Despite all the challenges, including a Chair and a board that would not entertain alternative ideas, I was able to achieve some big picture change. I changed the narrative around homelessness, and set the foundations for creating a functional homelessness-to-housing continuum, creating a holistic person-centered behavioral health system, and demanding accountability and transparency in County governance. Meanwhile, I ensured that the County’s ambulance crisis was addressed, even though the Chair acted almost two years too late; introduced innovative policies to address critical environmental and public health risks posed by the Critical Energy Infrastructure Hub; and always showed up on the front line and in the community.

I believe that critical thinking and constructive dialogue are keys to good governance and creating systems that work. In fact, they are fundamental to core democratic values. Speaking truth to power is hard, and in many ways it’s even harder when those in power supposedly share your same values. While it wasn’t easy being a lone voice for change on the County board, I heard from many people that it gave them hope to see someone calling out our failed systems and proposing solutions. My reputation as a truth-teller, a systems thinker, and a problem-solver was hard-earned, but I wouldn’t change a thing. Those who are afraid of constructive disruption should not be leading. 

Right now, we need a single reliable source for information about our local government – the good, the bad and the ugly. Many people have misquoted me or misinterpreted my actions during my time in office, but here you will hear from me directly. You will have an opportunity to ask questions that I’ll answer directly to the best of my ability.
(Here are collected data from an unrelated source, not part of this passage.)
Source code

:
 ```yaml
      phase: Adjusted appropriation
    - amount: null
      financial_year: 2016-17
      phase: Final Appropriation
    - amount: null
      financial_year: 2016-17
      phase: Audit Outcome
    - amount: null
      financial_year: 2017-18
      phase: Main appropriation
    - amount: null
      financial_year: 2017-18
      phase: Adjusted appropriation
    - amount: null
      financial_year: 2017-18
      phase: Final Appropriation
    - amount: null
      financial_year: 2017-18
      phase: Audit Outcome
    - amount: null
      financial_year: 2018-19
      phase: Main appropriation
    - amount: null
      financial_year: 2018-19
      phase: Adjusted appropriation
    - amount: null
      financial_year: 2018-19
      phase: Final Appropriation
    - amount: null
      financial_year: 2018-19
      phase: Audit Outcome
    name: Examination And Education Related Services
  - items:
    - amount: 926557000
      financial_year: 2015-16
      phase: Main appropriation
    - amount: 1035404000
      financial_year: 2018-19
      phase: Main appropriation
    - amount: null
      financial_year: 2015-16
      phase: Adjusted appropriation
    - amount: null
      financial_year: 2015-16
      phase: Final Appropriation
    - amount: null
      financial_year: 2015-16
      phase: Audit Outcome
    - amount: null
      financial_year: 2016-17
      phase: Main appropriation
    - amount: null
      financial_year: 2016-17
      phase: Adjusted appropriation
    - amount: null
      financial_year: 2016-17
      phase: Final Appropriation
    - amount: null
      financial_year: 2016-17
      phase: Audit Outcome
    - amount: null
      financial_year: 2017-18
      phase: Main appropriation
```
And we can have the conversations that politicians too often seek to avoid. Many people know a lot about different pieces of our systems – politics, behavioral health, homelessness, public safety, accounting. But knowledge of one piece of the puzzle is not sufficient to change the trajectory of the County. 

What I bring is a unique combination of institutional knowledge, policy background, decades of involvement in the core work of the County, and front-line experience of how County policies play out in the real world.

My unique background, experience, expertise, and relationships allow me to do the one thing that can turn our County around – connect the dots. As I’ve thought about next steps after serving on the County board, I decided to put together this combination website/blog/newsletter/commentary because this information is simply not otherwise available. It is aimed at people who do not simply accept the status quo at face value, who are critical thinkers, and who question what they read in the paper. It’s for those who truly want to know about and then do something about what’s really ailing our community. 

I wake up every day and try to do the best I can to make this world a better place, using what I know to help impact the people, places and issues I care about.

I hope you will join me on this journey.